И князю Григорию Григорьевичу Ромодановскому, что ратями малороссийскими ведает, кошевой атаман Иван Дмитриевич Сирко фузеи секретные тоже отправил. Дабы воевода сам мог убедиться насколько они для врагов веры православной опасны будут и врагов святой Руси разить смогут!
Глава 2
Юрий старался даже не сколько говорить – он перешел на торжественный тон, глядя на немного ошарашенные лица присутствующих в пыточной людей. Видимо, тут не привыкли к таким выспренно громким речам, обычно выбивая нужные показания из сбивчивых ответов жертвы.
«Что ребята, тяжко столько народа со мной на дыбу подвесить, да еще царя-батюшку с ними под следствие подвести!
Ничего – я вас всех под «слово и дело государево» подвести всей кодлой сейчас смогу!
Но делать этого не стану – так вы сплотитесь. А потому имя вора на себя примеривать будет боярин Артамон Муравьев – злую шуточку над тобой царская грамота сыграет, которой меня выманили. Потому что нет у тебя документа, чтоб меня пытать!»
– Не о том тебя, вор, спрашиваю!
Боярин Матвеев опомнился, видимо, сообразил олигарх, куда Галицкий дознание уводить стал.
– Ты отвечай, почто в остроге, что построил, под именем брата своего молодшего спрятался, хороняка! Что тайное и злодейское в том Славянске на государя помыслил?!

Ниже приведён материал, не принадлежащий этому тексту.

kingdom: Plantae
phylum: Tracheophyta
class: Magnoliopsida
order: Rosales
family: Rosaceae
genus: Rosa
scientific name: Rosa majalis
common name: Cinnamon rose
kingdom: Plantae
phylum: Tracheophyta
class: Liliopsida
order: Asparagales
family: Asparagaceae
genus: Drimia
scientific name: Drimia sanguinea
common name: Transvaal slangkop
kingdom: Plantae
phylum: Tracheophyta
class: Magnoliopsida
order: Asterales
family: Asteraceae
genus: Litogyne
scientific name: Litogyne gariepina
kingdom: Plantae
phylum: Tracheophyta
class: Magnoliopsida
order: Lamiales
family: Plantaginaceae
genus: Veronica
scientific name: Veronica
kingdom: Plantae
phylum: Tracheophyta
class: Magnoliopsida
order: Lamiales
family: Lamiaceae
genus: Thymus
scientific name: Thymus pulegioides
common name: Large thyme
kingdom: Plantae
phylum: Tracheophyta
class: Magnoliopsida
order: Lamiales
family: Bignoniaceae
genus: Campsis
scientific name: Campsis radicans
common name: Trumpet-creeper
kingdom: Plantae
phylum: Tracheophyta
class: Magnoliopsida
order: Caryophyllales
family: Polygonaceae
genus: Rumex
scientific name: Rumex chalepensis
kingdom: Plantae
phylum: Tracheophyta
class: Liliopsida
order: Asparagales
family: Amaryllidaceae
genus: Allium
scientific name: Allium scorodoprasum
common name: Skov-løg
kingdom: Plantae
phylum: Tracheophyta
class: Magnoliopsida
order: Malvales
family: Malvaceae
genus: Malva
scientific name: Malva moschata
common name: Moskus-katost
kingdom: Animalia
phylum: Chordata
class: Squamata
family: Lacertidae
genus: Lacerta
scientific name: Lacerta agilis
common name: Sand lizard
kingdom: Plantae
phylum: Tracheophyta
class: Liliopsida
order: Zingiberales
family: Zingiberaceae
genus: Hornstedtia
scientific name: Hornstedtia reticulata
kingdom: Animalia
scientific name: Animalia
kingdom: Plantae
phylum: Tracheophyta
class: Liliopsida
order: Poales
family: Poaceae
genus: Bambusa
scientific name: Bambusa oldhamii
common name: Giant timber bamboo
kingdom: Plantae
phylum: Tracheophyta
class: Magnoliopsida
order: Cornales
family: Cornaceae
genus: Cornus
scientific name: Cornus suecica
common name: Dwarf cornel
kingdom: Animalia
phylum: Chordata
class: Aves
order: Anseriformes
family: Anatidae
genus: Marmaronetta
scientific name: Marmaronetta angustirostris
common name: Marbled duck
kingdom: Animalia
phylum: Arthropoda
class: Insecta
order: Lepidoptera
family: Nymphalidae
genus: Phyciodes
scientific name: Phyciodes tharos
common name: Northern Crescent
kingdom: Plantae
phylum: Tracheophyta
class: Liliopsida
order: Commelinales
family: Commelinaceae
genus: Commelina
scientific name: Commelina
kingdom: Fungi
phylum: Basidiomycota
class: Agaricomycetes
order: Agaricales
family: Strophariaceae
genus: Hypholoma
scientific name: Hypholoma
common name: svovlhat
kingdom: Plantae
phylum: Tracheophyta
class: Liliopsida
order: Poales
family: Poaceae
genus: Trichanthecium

Матвеев даже ногой топнул, хотя сидя в кресле такое делать было невместно. Да и неудобно. Вот только на Галицкого демарш боярина не произвел впечатления. Сейчас все силы Юрия сосредоточились только на одном – максимально очернить в глазах присутствующих самого Матвеева, подвести его, как говорится, под монастырь.
И единственным оружием у него оставался язык!
«Трудно говорить, когда боль жестоко терзает тело. Но надо – и убедительно, чтоб до копчика проняло! Это не собственные палачи Матвеева – Посольский приказ не имеет узилищ!
Да, в Малороссийском есть пыточные, но мы сейчас находимся не в Киеве, а в Москве. Это люди или Земского, либо Разбойного приказа, так что Артамон над ними не хозяин. Так что любимого пуделя Мальвины нужно на глазах людишек обляпать грязью хорошенько, да так, чтобы те на него сразу донесли куда следует».